Without any additional moves, the Giants will navigate the second half with a rotation consisting of Logan Webb, Blake Snell, Ray, Kyle Harrison and Hayden Birdsong, a strong five-man group but lacking contingency in the case of injury. A lot still rides on Snell repeating his historic second-half success, Webb’s past three starts being an aberration rather than a sign of things to come, a 33-year-old coming back from major elbow surgery and two rookies whose workloads will have to be monitored.

Cobb’s time in San Francisco will be remembered in a positive light, even if offseason hip surgery and complications with his shoulder prevented him from pitching this season. He was set to make his season debut this week but had it pushed back again when a blister popped in his final rehab start.

Between 2022 and 2023, Cobb made 56 starts, going 14-15 with a 3.80 ERA, and earned the first All-Star bid of his career last season. He only revealed as the season came to a close that since about a month prior to the festivities in Seattle, he had been pitching with pain in his left knee that resulted in the offseason surgery.

The discomfort didn’t hinder him from throwing 131 pitches in a complete game last Aug. 29 while coming one out shy of a no-hitter. But Cobb would throw only 10 more innings the rest of the season in what amounted to his final pitches in a Giants uniform.

Always engaging, interesting, thoughtful and available to reporters, the San Francisco chapter of the Baseball Writers Association of America presented Cobb its annual “Good Guy” award following the 2023 season.

As recently as Sunday, Cobb made an impassioned case to remain with the organization he spent the past two-and-a-half seasons, even if it meant a lesser chance at pitching in October in what could be his final season. The three-year, $36 million contract he signed before 2022 expires after this season.
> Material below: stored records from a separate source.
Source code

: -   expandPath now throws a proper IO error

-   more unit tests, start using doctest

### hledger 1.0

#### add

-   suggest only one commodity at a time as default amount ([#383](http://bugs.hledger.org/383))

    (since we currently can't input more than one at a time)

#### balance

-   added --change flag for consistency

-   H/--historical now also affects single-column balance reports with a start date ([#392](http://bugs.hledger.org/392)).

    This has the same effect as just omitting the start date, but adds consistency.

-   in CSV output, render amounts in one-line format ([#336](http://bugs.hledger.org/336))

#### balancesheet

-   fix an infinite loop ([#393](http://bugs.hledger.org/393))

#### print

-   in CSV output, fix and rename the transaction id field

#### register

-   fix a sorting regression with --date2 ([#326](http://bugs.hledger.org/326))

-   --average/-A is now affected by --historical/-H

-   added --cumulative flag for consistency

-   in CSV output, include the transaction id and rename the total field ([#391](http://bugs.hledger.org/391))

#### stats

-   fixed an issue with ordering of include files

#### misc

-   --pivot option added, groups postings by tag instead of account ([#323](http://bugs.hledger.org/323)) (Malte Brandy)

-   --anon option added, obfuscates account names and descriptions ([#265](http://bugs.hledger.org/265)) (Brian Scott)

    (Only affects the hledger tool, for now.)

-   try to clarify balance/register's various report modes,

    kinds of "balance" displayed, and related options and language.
“I don’t know what my career is going to look like next year. I’ve loved every minute of being a Giant. I’ve loved everything about this organization, the city, pitching here, the teammates,” Cobb said. “Obviously I want to win. But I also want to win with a team that (I’ve) lost with.

“I think going through the last two and a half years of not living up to expectations and not being where we wanted to be would make once we do eventually win – which I envision us doing here – so much more special than just jumping on a team that’s put all the work in and just jumped on the tail end of it with two months left in the season and not really feeling a part of it. I think there’s something more special about going through losses with a team and being on the other end when they win.”

In Cleveland, Cobb joins a team with a six-game lead on the American League Central and will get a chance to play for first-year manager Stephen Vogt, an early teammate of his on the Tampa Bay Rays.

In exchange, the Giants received Jacob Bresnahan, a left-handed pitcher who has a 2.70 ERA in 12 starts between Rookie and A-ball in his first full professional season after the Guardians drafted him out of Sumner High School, south of Seattle, in the 13th round of last summer’s amateur draft.